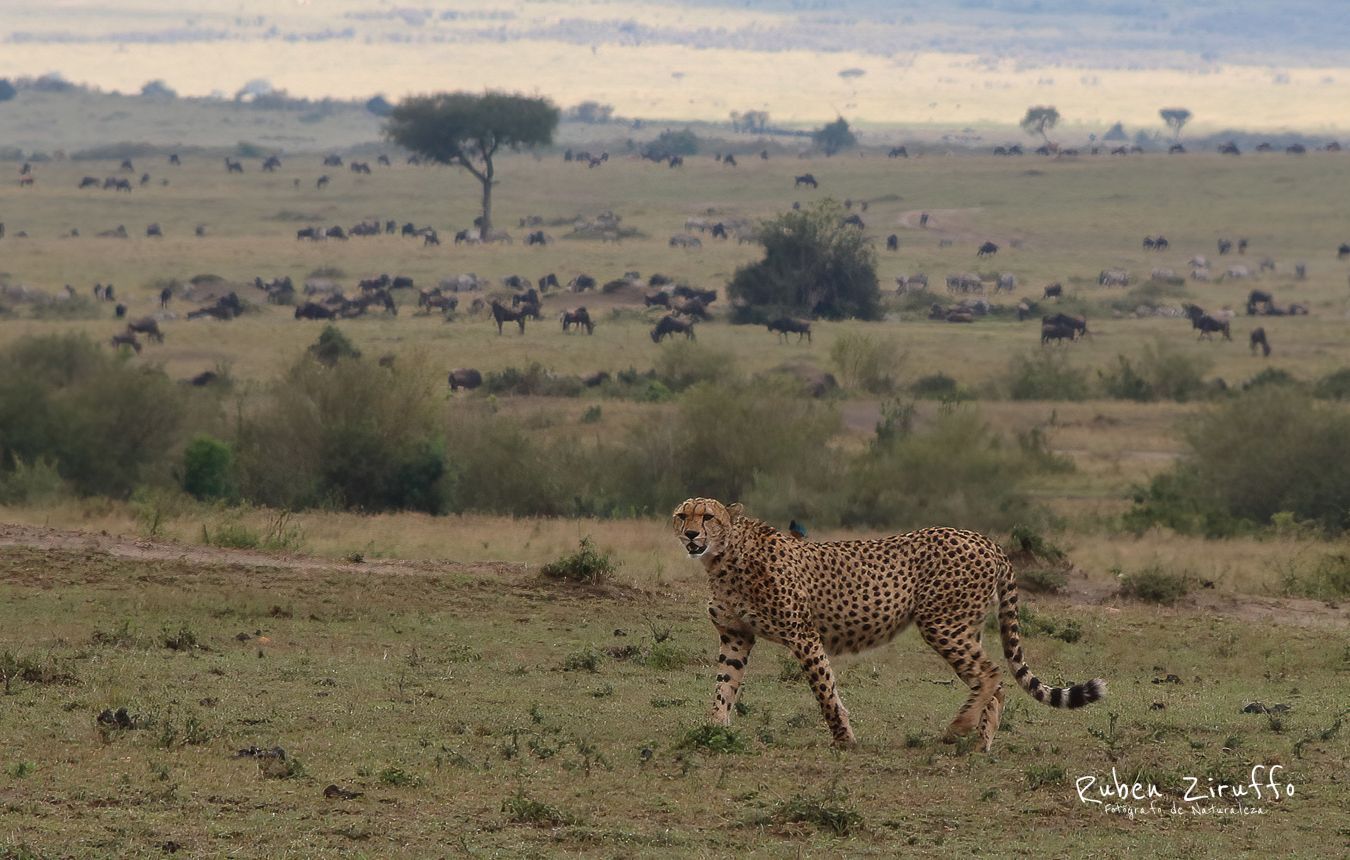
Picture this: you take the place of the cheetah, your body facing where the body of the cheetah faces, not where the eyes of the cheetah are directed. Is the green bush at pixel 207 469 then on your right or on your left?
on your right

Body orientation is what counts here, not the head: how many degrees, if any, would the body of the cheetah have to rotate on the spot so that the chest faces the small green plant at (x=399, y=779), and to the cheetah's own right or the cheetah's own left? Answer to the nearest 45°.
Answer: approximately 45° to the cheetah's own left

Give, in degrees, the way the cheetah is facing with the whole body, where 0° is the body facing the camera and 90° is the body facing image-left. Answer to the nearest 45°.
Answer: approximately 90°

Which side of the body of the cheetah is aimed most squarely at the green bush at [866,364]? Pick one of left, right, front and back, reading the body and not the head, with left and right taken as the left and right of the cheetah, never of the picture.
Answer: right
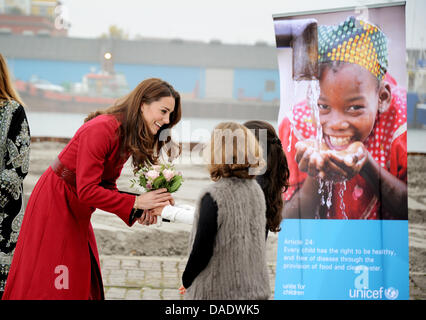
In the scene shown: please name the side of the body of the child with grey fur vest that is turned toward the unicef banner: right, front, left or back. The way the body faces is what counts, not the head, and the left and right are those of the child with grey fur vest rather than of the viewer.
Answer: right

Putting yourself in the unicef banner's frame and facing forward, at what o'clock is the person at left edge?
The person at left edge is roughly at 2 o'clock from the unicef banner.

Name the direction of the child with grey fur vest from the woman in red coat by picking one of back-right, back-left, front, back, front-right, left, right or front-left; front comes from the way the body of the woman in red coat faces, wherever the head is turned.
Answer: front-right

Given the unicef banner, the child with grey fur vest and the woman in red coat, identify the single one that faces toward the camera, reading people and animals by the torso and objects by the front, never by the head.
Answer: the unicef banner

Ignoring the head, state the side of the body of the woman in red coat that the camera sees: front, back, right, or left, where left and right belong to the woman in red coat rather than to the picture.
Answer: right

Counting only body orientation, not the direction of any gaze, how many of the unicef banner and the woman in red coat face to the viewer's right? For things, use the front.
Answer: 1

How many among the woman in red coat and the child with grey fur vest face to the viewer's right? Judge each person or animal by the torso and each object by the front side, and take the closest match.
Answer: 1

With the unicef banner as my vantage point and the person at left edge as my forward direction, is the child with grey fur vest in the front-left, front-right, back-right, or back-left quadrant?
front-left

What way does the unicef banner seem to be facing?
toward the camera

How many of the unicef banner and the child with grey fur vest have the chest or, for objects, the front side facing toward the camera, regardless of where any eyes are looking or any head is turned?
1

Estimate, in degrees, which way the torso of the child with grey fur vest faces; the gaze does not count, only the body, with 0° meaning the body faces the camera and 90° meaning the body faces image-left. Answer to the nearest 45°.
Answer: approximately 135°

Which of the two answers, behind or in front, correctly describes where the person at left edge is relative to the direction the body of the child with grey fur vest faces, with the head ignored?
in front
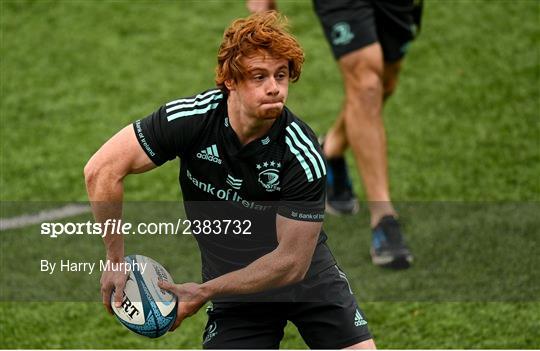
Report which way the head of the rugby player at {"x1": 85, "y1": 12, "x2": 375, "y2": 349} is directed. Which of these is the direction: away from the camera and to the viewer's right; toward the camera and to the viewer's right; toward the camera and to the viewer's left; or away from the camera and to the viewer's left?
toward the camera and to the viewer's right

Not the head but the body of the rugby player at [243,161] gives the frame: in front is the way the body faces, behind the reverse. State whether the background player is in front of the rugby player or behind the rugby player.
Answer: behind

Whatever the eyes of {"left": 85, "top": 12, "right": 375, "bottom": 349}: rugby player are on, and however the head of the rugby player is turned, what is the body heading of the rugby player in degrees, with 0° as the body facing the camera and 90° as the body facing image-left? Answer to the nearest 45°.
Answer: approximately 0°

|---|

- YOUR TASK -
Recast the material above, from its start through the line that contains "Answer: approximately 90°", as a two-column CSV with the headers entry and response. Give one row per entry with its answer, put each field in double quotes with line breaks replaced by spaces, and leave out the pictures.

- SOLUTION FOR THIS EXERCISE -
entry,response
"Picture this: you take the place of the cheetah, your body facing where the body of the cheetah faces, not where the eyes of the cheetah are directed. Is the green bush at pixel 207 469 then on your right or on your left?","on your right"
"Body orientation is what counts here, not the head: how many degrees, if any, would the body of the cheetah have to rotate on the spot so that the chest faces the small green plant at (x=399, y=779), and to the cheetah's own right or the cheetah's own left? Answer to the nearest 45°. Answer:","approximately 45° to the cheetah's own left"
"Give, in degrees, the way the cheetah is facing with the whole body, where 0° is the body facing the camera and 90° is the body facing image-left. Answer to the nearest 45°. Answer:","approximately 90°"